If it makes you more comfortable, get the ladder, but imo that would just give your dog something to hang on to while scaling the wall after the cat. The cat will figure it out and stay out of your yard.
I correct her every time CSD but she (a hound mix) has a prey drive that was ingrained long before I adopted her. Totally open to new suggestions. I have good solutions for when we see a cat and my dog is on leash, but my dog has been clocked at 25 mph and when she sees "prey" she is OFF. Fortunately this has only happened once before, but I had a chain link there and saw it coming (she treed the cat though)
Credit to Foxywench for the cat ladder idea!
Yeah that's a good point, he deserves to know that his cat can jump the fence. The cat used to be an indoor cat, but he started letting him outside. There are a lot of outdoor cats here.
Some hounds are like that and some are even trained using cats to kill.
One of my dogs was (Rip).
I doubt there is a cat alive within 15 miles of our house.
Please be the better person and ask the neighbor to please take care of this and keep his cat in his house and teach it to use a liter box . I will pray that nothing happens to that cat while in your yard . Good luck .
I would tell your neighbor/friend. As much as I love cats, it IS your yard. You have done your job by putting up the high privacy fence and he needs to do his job by keeping his cat either indoors or somehow on his property. I know that is an insane thought as outdoor cats will never stay on your property...
Thanks so much, all. I'm definitely going to tell him, if just to give him the chance to make the cat an indoor cat again (but he won't, I don't think). It's frustrating. I'm really not a fan of people with outdoor cats who seem to think the universe revolves around their cats. I love cats, but my dog is going to use that yard and that's that.
My property line extends seven feet beyond my privacy fence - something I need to deal with soon because if I don't I could legally lose that property.
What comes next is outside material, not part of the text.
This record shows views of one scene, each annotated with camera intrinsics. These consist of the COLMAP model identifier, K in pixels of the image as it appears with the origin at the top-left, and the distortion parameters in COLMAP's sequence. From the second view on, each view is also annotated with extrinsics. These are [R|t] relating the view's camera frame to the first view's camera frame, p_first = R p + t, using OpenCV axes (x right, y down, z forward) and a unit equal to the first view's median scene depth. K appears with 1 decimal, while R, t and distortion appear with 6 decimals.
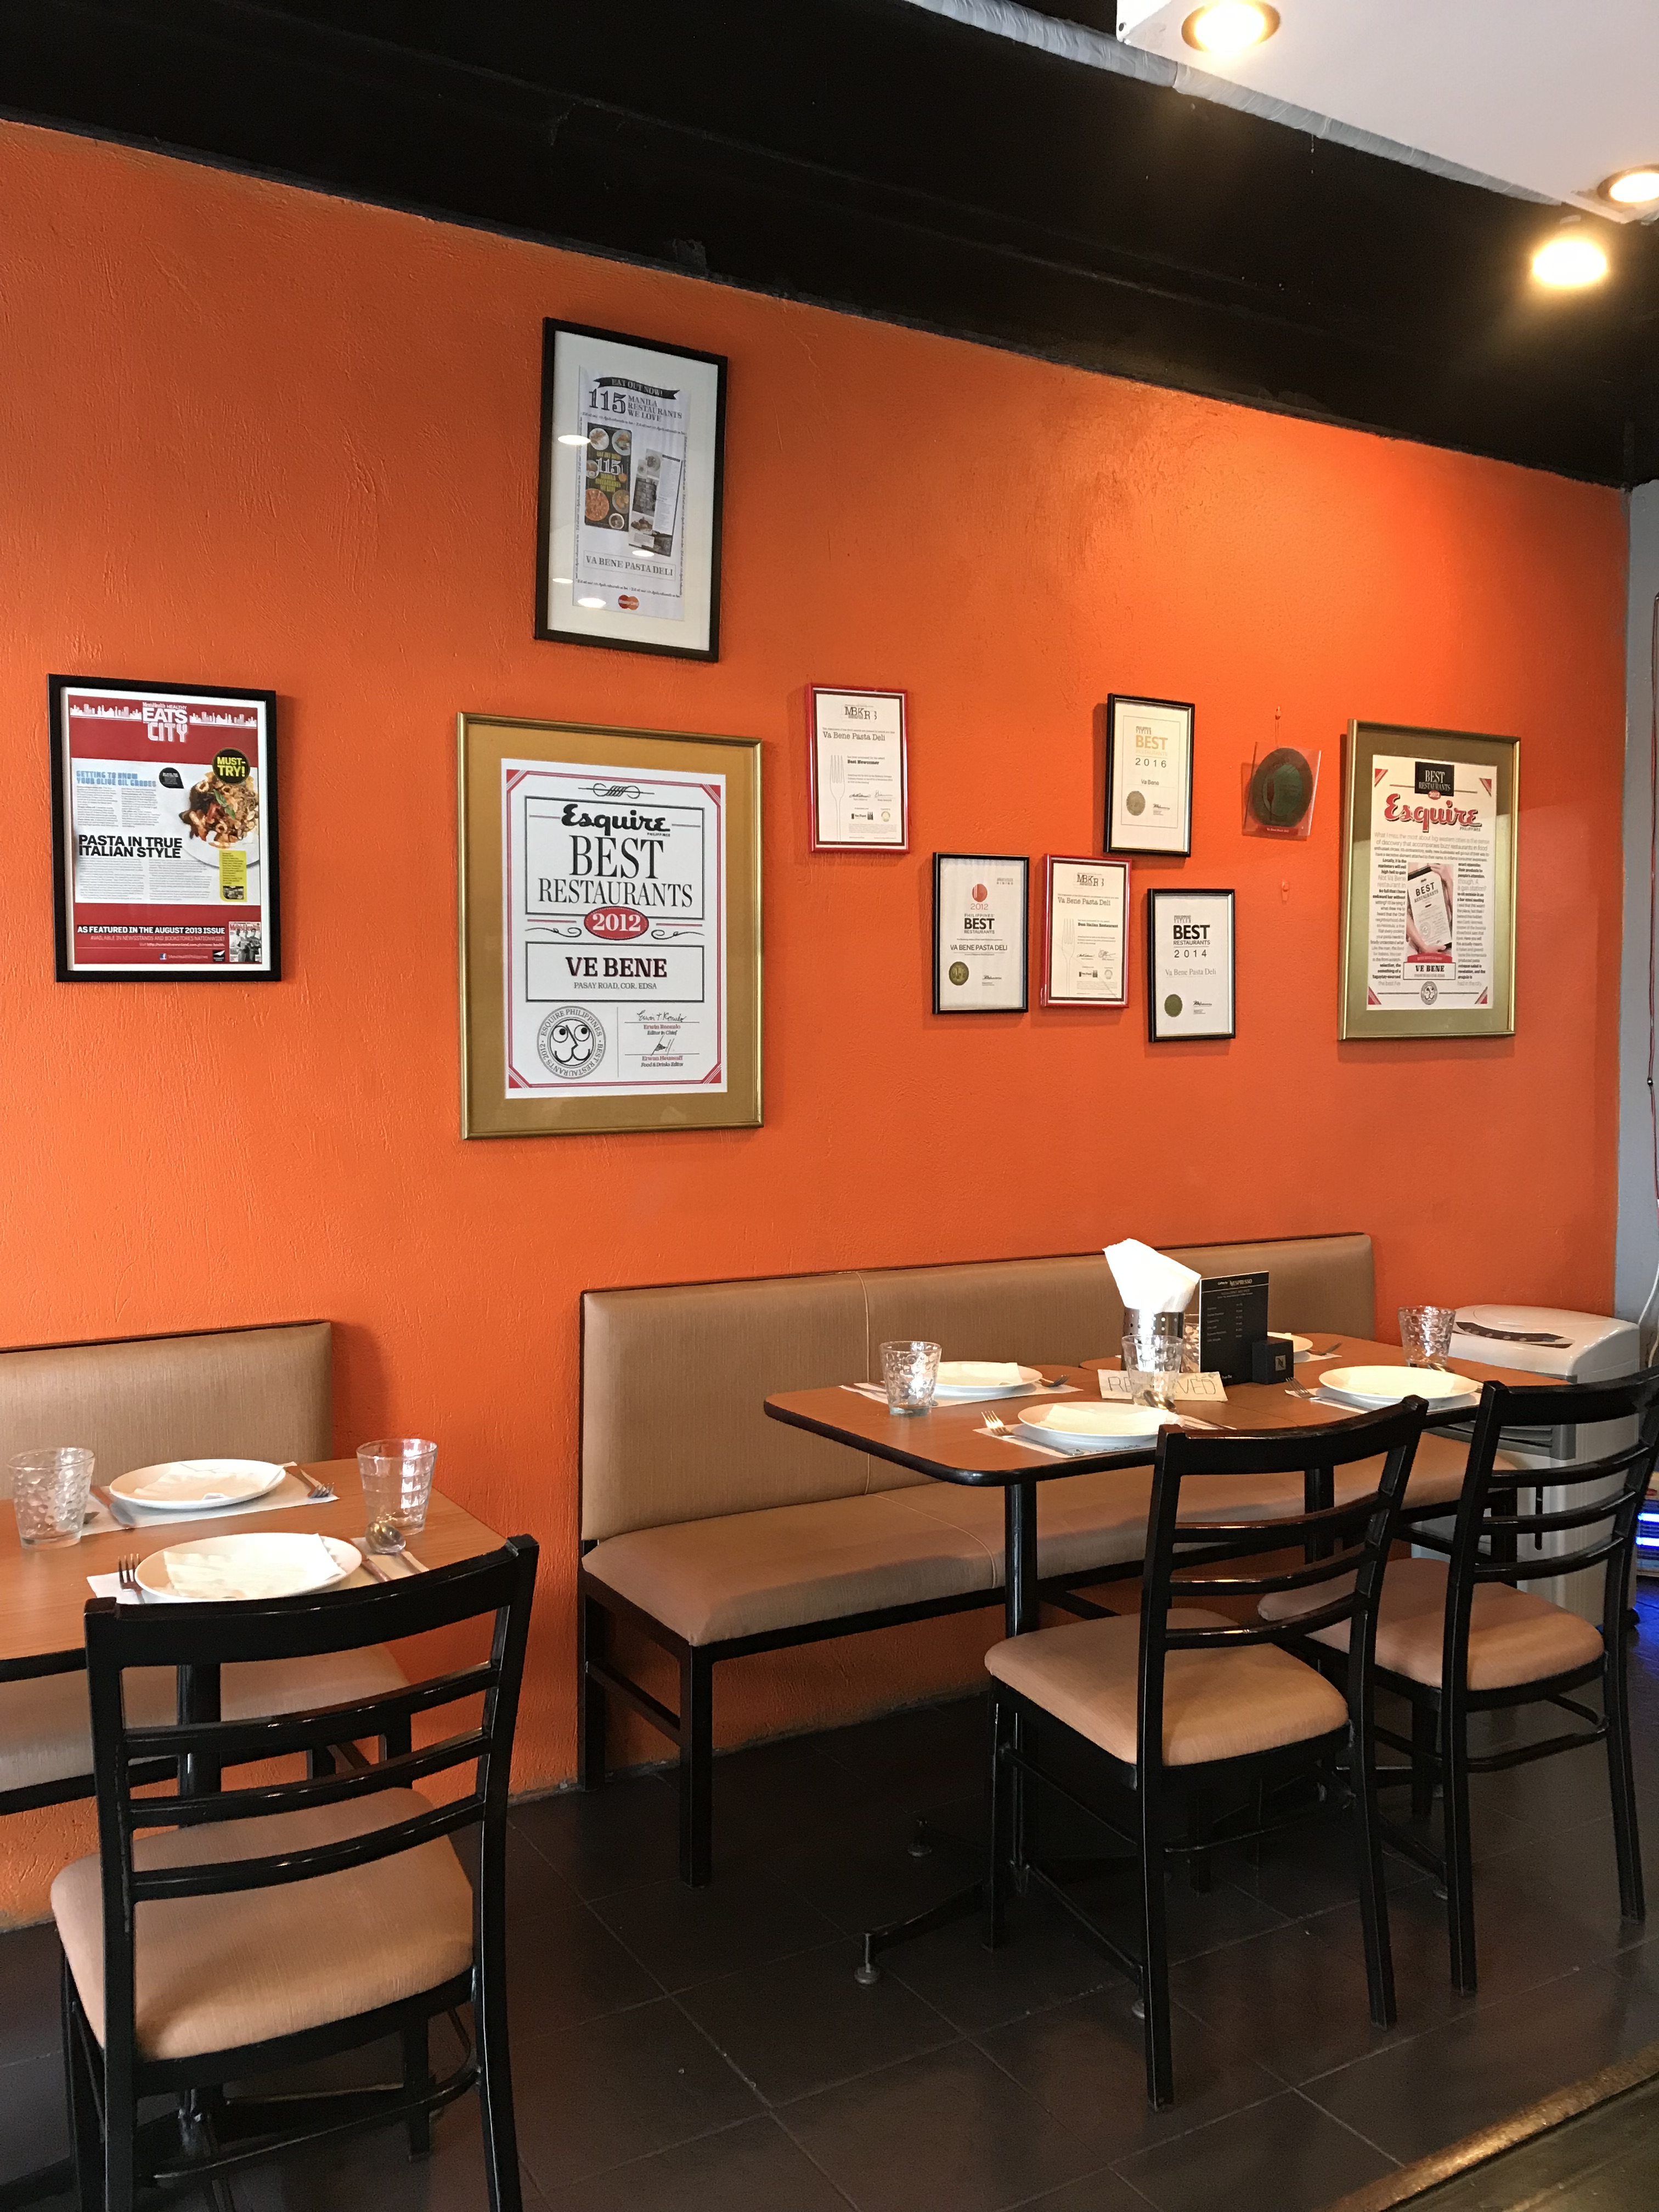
lens RADIAL K [[1783.4, 0, 821.0], [0, 1783.4, 1112.9], [0, 0, 1]] dist [0.030776, -0.060631]
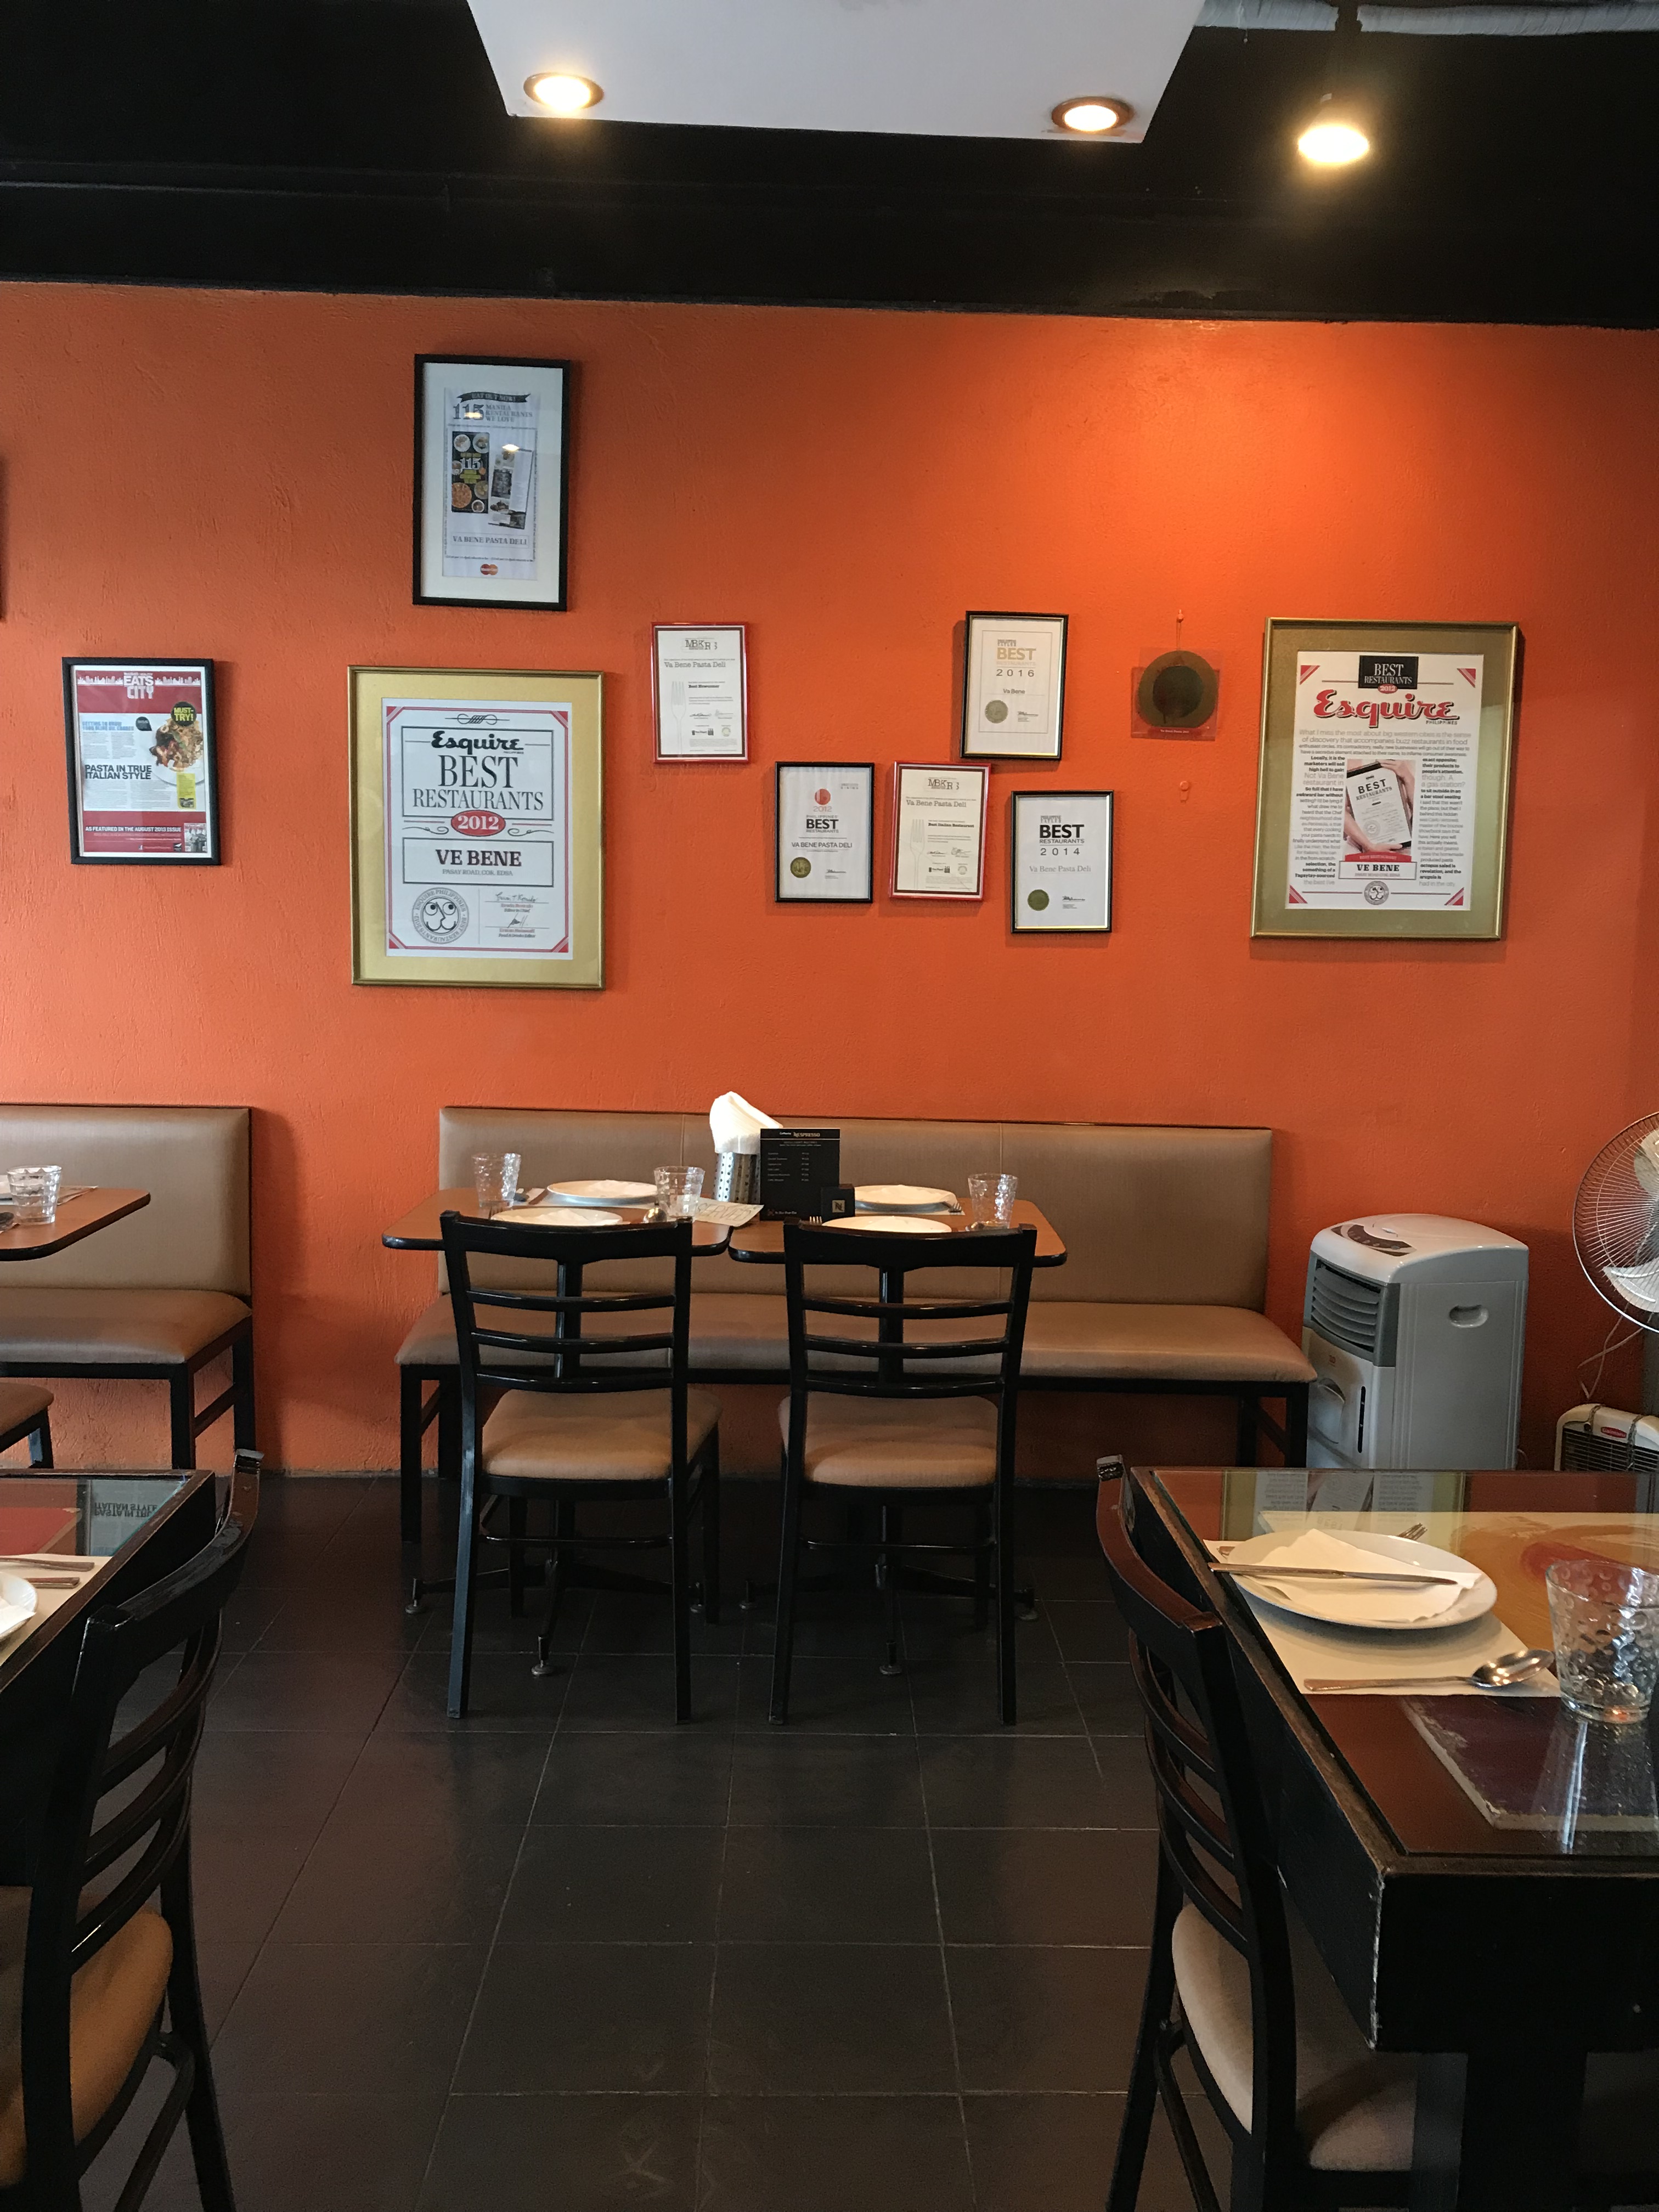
lens RADIAL K [[1783.4, 0, 836.6], [0, 1783.4, 1114.3], [0, 0, 1]] dist [0.030776, -0.060631]
pose [[0.872641, 0.077050, -0.482247, 0.742348], [-0.049177, 0.996320, 0.070196, -0.000658], [0.485881, -0.037541, 0.873219, -0.006980]]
Anyway, I mentioned to him that I need to take those seven feet back and he told me his cat walks around back there.
I should lose seven feet of my property because his cat walks there?
Just tell your neighbor that you saw his cat jump over your fence and you want him to know. That will protect you if something ever happens where you dog hurt/killed his cat, which hopefully will not happen.
A really good friend of mine lives around the corner and he has an outside cat. I was hoping that with the 6-foot privacy fence his cat wouldn't enter my yard, but! I just saw his sweet cat jump my fence, cross the yard, and jump the fence on the other side, while my dog went ballistic at the glass door.
Soooo....do you think I should even bother to tell my friend that his cat does in fact go in my yard? I hate to worry him before the fact. We've already talked about the possibility, both of us horrified. He has a dog too who loves my dog, and is great with cats.
It seems like nothing can be accomplished by telling him I just saw this.
Yes . . . you should tell him what you've seen, if you care at all for his cat.
Telling him that you HAVE seen his cat COME INTO your yard alerts him to that fact, in case he believes his cat is not using your yard. He might even opt to start keeping his cat inside.
However, if anything bad does happen between your dog & his cat, it is ALL his responsibility . . . He won't be able to reasonably complain: "WHY didn't you TELL ME!!!???" after his cat gets mauled. (I don't call that 'nothing'!)
You might also want to try conditioning the cat to stay out of your yard, by carrying MT cans with you to through at it when you see it approaching OR on top of the fence, or even after if it gets that far. Making the visits frightening is key in conditioning the cat to stay away! You might even stage it when the dog is in an outdoor covered kennel, so the cat can get a better idea of the dog living there. If staged, you can do it, and do it repeatedly, but, do NOT hold it captive in a cage . . . or, it will be impossible to put it in a cage to take it to the vet in the future!. Do it so the cat doesn't see where the cans --or noises-- are coming from, so it won't feel safe if it doesn't see you around.
It will NOT want to return . . . And, IF it ever does, it will likely be EXTREMELY cautious!
Which may very well give it a much better chance to get away.
(As a kid, my family's cats had several batches of kittens, and I conditioned them using loud noises whenever a car approached, to run away from approaching vehicles. I did the exercise repeatedly, and I never heard of any of them getting hit by a car. They always ran toward the house.)